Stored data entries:
**********

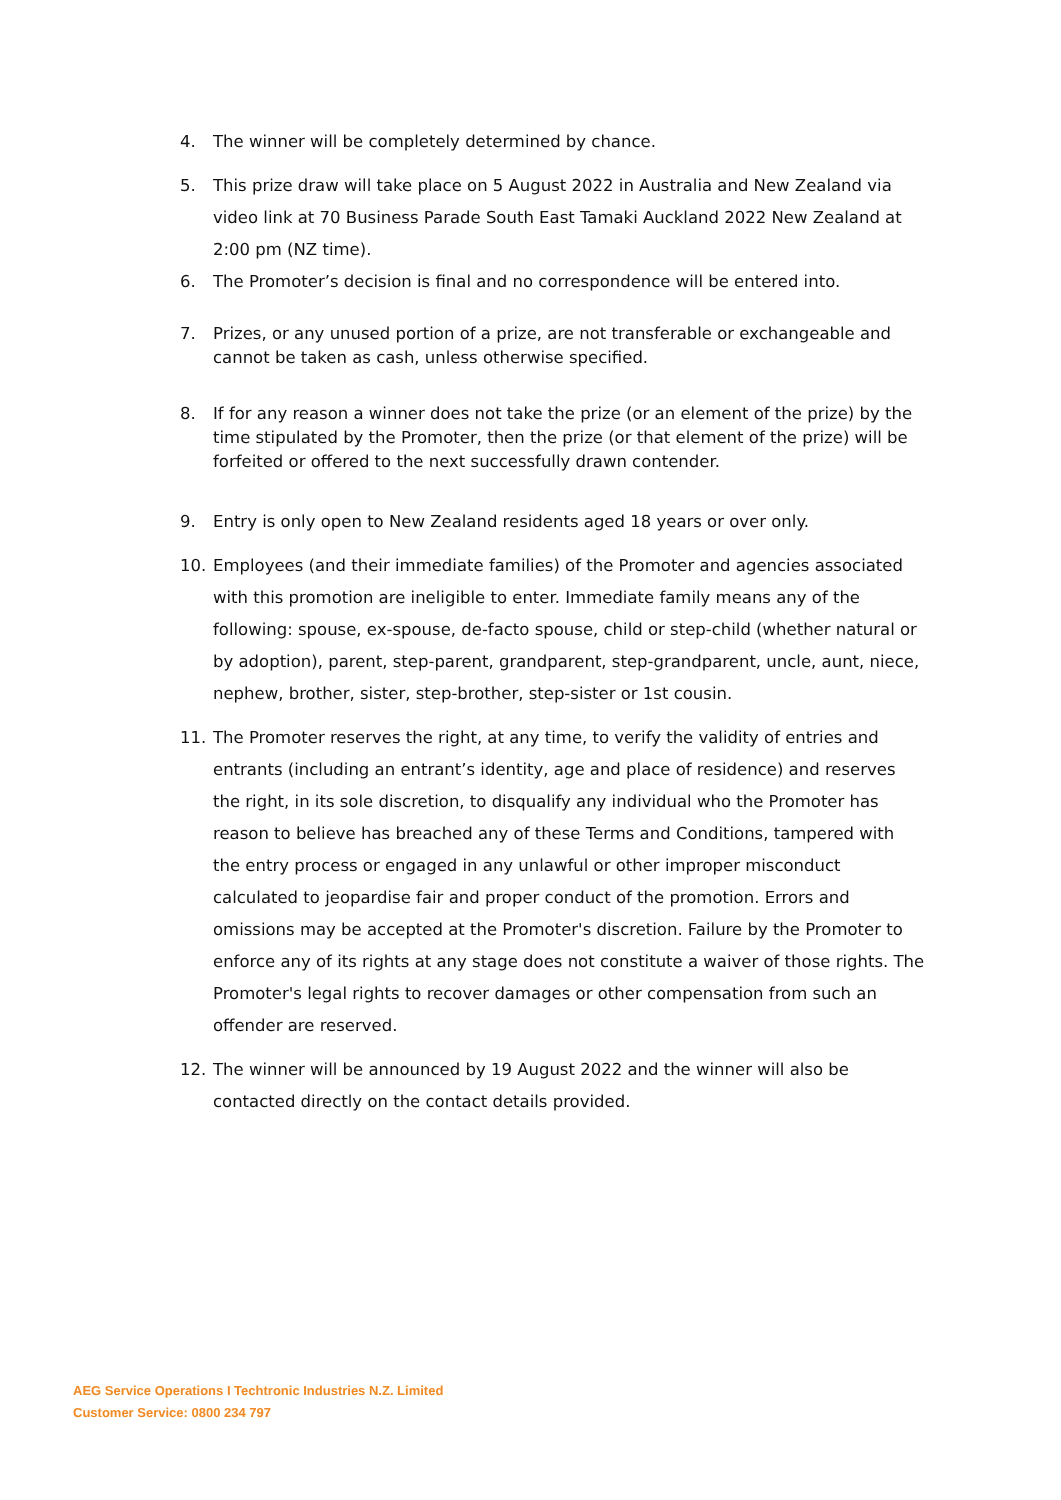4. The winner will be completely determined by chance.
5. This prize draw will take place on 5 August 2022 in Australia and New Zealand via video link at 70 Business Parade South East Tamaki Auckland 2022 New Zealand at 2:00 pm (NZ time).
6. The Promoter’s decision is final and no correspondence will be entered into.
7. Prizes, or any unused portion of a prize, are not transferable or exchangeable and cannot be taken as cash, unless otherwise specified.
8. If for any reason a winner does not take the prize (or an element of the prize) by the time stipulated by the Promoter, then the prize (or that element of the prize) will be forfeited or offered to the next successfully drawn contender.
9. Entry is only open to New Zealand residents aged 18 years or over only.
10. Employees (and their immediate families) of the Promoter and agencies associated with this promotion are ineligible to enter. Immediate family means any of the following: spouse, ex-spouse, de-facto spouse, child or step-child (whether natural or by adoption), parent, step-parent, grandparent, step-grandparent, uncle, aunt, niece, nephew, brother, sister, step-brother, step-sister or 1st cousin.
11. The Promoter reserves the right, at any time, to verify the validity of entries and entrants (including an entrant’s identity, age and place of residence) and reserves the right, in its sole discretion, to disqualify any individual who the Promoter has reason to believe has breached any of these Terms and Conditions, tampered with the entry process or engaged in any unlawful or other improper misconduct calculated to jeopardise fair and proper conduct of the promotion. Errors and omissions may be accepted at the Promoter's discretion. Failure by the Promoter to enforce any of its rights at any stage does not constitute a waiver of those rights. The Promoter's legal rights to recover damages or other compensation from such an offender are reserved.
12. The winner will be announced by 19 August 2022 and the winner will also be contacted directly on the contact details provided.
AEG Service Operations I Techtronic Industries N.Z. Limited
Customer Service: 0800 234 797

**********

What is expected
In the data above, find the line that contains "9. Entry is" and the line that contains "10. Employees (and". Repeat exactly those lines and every line between them, and only those.

Completed task
9. Entry is only open to New Zealand residents aged 18 years or over only.
10. Employees (and their immediate families) of the Promoter and agencies associated with this promotion are ineligible to enter. Immediate family means any of the following: spouse, ex-spouse, de-facto spouse, child or step-child (whether natural or by adoption), parent, step-parent, grandparent, step-grandparent, uncle, aunt, niece, nephew, brother, sister, step-brother, step-sister or 1st cousin.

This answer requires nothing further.